== SUPPLIED RECORDS ==

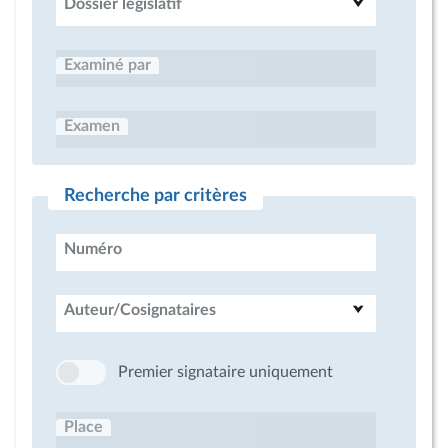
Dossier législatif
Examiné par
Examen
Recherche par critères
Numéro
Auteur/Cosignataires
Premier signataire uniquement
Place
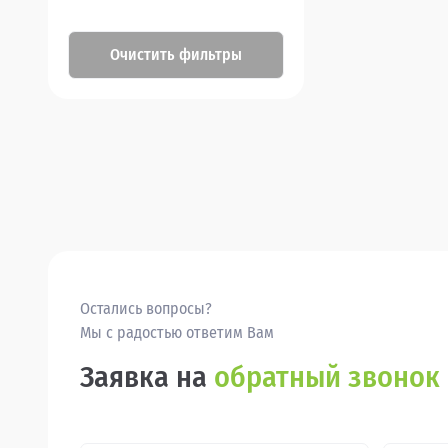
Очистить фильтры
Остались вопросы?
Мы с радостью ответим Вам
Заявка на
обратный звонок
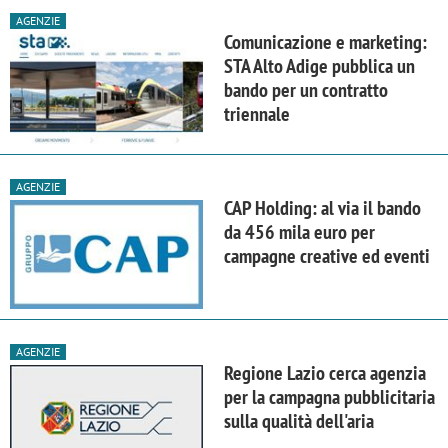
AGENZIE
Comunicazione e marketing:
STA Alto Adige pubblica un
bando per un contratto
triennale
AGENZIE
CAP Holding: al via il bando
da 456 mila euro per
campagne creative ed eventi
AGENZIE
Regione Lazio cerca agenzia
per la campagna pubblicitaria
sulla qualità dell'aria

...

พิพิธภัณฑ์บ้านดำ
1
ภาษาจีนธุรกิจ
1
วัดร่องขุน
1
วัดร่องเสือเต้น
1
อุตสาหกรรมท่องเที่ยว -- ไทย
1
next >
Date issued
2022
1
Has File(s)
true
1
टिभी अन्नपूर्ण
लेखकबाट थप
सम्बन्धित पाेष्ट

== BRIEF ==
After locating the line containing "Dossier législatif" in the entries above, return it and every line after it exactly, ending at the line containing "sulla qualità dell'aria", without pictures.

== FINISHED TASK ==
Dossier législatif
Examiné par
Examen
Recherche par critères
Numéro
Auteur/Cosignataires
Premier signataire uniquement
Place
Очистить фильтры
Остались вопросы?
Мы с радостью ответим Вам
Заявка на
обратный звонок
AGENZIE
Comunicazione e marketing:
STA Alto Adige pubblica un
bando per un contratto
triennale
AGENZIE
CAP Holding: al via il bando
da 456 mila euro per
campagne creative ed eventi
AGENZIE
Regione Lazio cerca agenzia
per la campagna pubblicitaria
sulla qualità dell'aria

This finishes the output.